Consigna 1:
Según el fragmento del texto, ¿quién es la autora del poema que empieza con «No sé cómo me llamo…»?
Consigna 2:
Explica, a partir del fragmento del texto, por qué todo hijo de Dios anhela el camino que lleva al definitivo Reino de Dios.
Consigna 3:
Reproduce literalmente la parte del fragmento del texto que va desde "Porque el camino" hasta "envíe viñadores: orar.", ambos incluidos.

Fragmento del texto:
---+---
Serie oraciones – invocaciones – expresiones de fe -Marta Robin: esto es tener fe.

Orar

 

No sé cómo me llamo…

Tú lo sabes, Señor.
Tú conoces el nombre
que hay en tu corazón
y es solamente mío;
el nombre que tu amor
me dará para siempre
si respondo a tu voz.
Pronuncia esa palabra
De júbilo o dolor…
¡Llámame por el nombre 
que me diste, Señor!

Este poema de Ernestina de Champurcin habla de aquella llamada que hace quien así lo entiende importante para su vida. Se dirige a Dios para que, si es su voluntad, la voz del corazón del Padre se dirija a su corazón. Y lo espera con ansia porque conoce que es el Creador quien llama y, como mucho, quien responde es su criatura.

No obstante, con el Salmo 138 también pide algo que es, en sí mismo, una prueba de amor y de entrega:

“Señor, sondéame y conoce mi corazón, 
ponme a prueba y conoce mis sentimientos, 
mira si mi camino se desvía,
guíame por el camino eterno”

Porque el camino que le lleva al definitivo Reino de Dios es, sin duda alguna, el que garantiza eternidad y el que, por eso mismo, es anhelado y soñado por todo hijo de Dios.

Sin embargo, además de ser las personas que quieren seguir una vocación cierta y segura, la de Dios, la del Hijo y la del Espíritu Santo y quieren manifestar tal voluntad perteneciendo al elegido pueblo de Dios que así lo manifiesta, también, el resto de creyentes en Dios estamos en disposición de hacer algo que puede resultar decisivo para que el Padre envíe viñadores: orar.
---+---
Listado proporcionado:
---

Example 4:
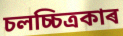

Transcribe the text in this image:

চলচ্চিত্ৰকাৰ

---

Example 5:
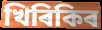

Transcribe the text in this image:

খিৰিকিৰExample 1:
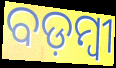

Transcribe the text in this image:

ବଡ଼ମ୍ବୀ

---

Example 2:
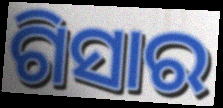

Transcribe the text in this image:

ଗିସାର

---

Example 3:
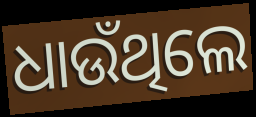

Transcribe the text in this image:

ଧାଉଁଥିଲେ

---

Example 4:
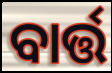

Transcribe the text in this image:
---+---
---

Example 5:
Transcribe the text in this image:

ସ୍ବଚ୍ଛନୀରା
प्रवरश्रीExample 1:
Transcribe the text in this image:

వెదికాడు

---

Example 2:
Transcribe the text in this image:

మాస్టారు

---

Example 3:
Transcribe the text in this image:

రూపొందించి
---+---
Respuesta esperada 1:
Ernestina de Champurcin.

Respuesta esperada 2:
Es el camino que garantiza la eternidad. Por eso mismo todo hijo de Dios lo anhela y lo sueña.

Respuesta esperada 3:
Porque el camino que le lleva al definitivo Reino de Dios es, sin duda alguna, el que garantiza eternidad y el que, por eso mismo, es anhelado y soñado por todo hijo de Dios.

Sin embargo, además de ser las personas que quieren seguir una vocación cierta y segura, la de Dios, la del Hijo y la del Espíritu Santo y quieren manifestar tal voluntad perteneciendo al elegido pueblo de Dios que así lo manifiesta, también, el resto de creyentes en Dios estamos en disposición de hacer algo que puede resultar decisivo para que el Padre envíe viñadores: orar.